Updated Apr 11, 2018
The accident scene where a Pennsylvania road construction worker was hit by an SUV in 2015.The accident scene where a Pennsylvania road construction worker was hit by an SUV in 2015.

 

With more than 80,000 crashes each year in roadway work zones, the National Asphalt Pavement Association (NAPA) is kicking off WatchForUs, a new distracted driving campaign for National Work Zone Awareness Week, April 9‒13.

Every year, between 500 to 1,000 people are killed in work-zone accidents, Federal Highway Administration statistics show.

“With WatchForUs, NAPA is reminding drivers of the need to resist distractions and to pay attention while driving through work zones,” says 2018 NAPA Chairman Craig Parker, executive vice president of Silver Star Construction Co. in Moore, Oklahoma.

“We do everything possible to ensure a safe jobsite, but when traffic is just inches away from workers, it takes just a moment’s lapse of attention for a tragedy to occur.”

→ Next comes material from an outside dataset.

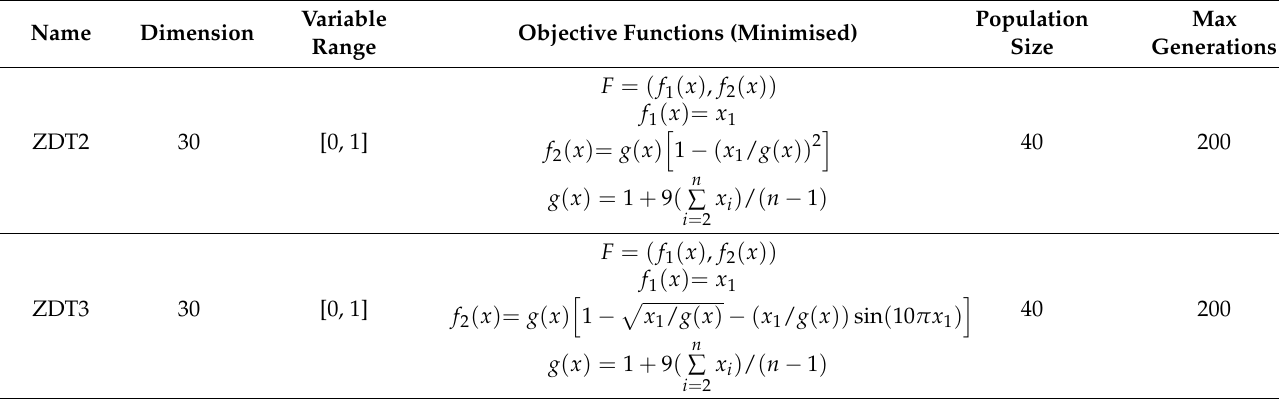
Table 1. Test function parameter configuration.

Companies are investing a great deal of time, effort, and training to control potential risks within the work zone, often positioned right next to traffic lanes, a NAPA press release notes. The association pegs the death toll at more than 600 people each year.

The WatchForUs campaign spotlights a short film, “A Moment Can Save a Life,” which dramatizes the lifelong effects a work zone accident can have on a family. The film, embedded below, is supported by the WatchFor.Us website, which includes video testimonials from road builders about real-life consequences of distracted drivers and work zone accidents.

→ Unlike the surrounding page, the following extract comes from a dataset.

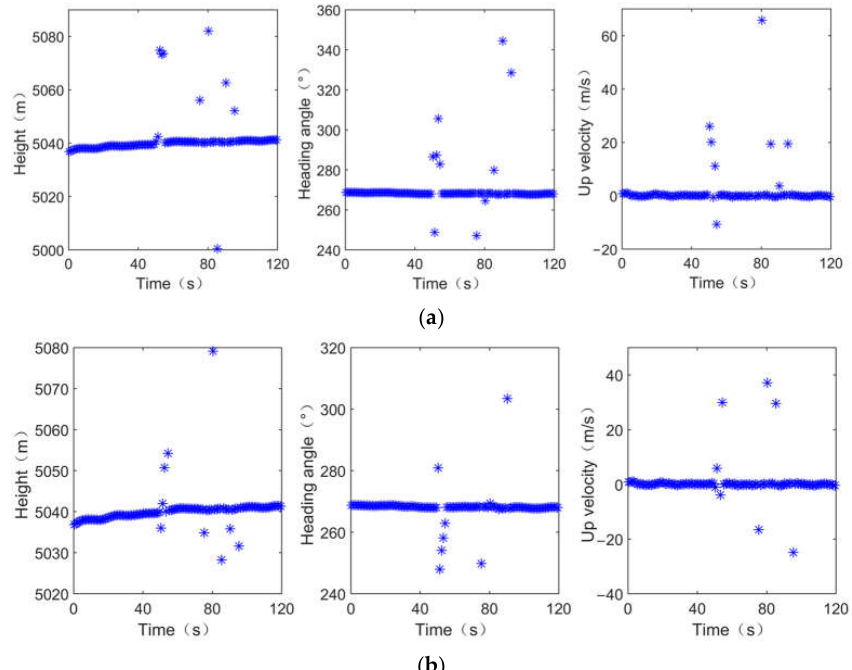
Figure 6. Data from GNSS after adding outliers. ( a ) Data from GNSS in left node after adding outli- ers; ( b ) Data from GNSS in right node after adding outliers. ( b ) Data from GNSS in right node after adding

The latest AAA Foundation for Traffic Safety Culture Index survey found that about 84 percent of drivers report regularly seeing other drivers using a cellphone for texting while driving. The same survey found that distracted driving is the greatest hazard on the road today, according to a NAPA press release.

NAPA encourages its members and everyone in the road construction industry to join in calling on the public to slow down, pay attention, and WatchForUs when driving near work zones.